Records from a data source:
>>>

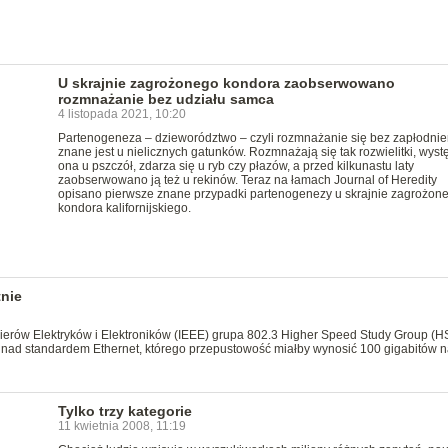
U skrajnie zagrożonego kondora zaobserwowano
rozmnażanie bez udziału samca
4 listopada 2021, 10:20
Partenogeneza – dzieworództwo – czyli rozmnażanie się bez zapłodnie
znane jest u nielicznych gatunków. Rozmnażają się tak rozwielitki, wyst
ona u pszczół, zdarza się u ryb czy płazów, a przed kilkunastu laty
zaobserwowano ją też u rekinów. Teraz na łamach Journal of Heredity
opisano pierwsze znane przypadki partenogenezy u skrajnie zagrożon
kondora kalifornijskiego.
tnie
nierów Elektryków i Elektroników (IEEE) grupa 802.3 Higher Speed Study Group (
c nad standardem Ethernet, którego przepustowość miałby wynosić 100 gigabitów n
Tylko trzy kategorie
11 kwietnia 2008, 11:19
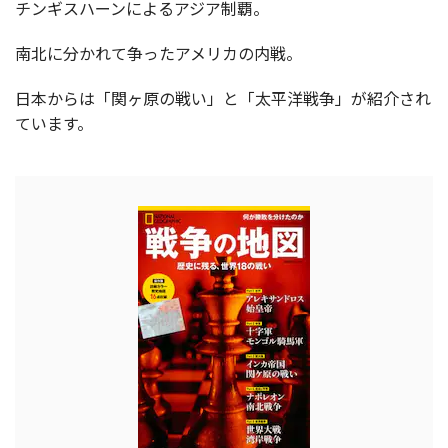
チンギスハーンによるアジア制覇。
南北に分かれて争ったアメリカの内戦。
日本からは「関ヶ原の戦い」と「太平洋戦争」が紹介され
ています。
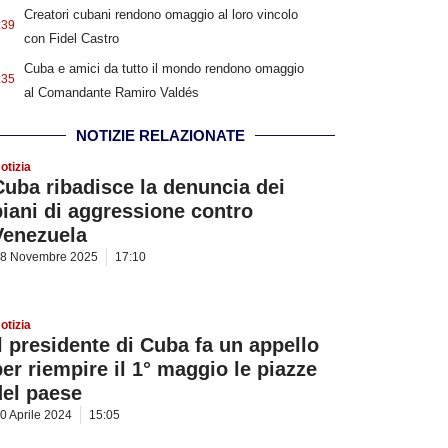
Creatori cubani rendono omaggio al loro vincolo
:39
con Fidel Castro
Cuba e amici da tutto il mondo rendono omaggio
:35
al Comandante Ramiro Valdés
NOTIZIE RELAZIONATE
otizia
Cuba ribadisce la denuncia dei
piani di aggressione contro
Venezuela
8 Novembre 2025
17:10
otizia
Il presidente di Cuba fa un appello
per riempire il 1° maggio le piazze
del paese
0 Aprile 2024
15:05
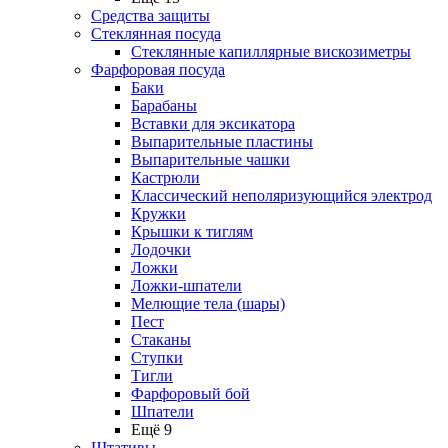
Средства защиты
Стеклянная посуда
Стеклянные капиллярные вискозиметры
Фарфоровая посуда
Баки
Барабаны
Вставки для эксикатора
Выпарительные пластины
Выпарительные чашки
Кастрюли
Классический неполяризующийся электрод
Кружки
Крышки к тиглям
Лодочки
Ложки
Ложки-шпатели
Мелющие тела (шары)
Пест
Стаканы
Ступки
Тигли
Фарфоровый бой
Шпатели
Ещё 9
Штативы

<<<

Print the lines from the beginning of the records up to and including the line containing "ona u pszczół, zdarza", word for word, with no pictures.

[Reply]:
U skrajnie zagrożonego kondora zaobserwowano
rozmnażanie bez udziału samca
4 listopada 2021, 10:20
Partenogeneza – dzieworództwo – czyli rozmnażanie się bez zapłodnie
znane jest u nielicznych gatunków. Rozmnażają się tak rozwielitki, wyst
ona u pszczół, zdarza się u ryb czy płazów, a przed kilkunastu laty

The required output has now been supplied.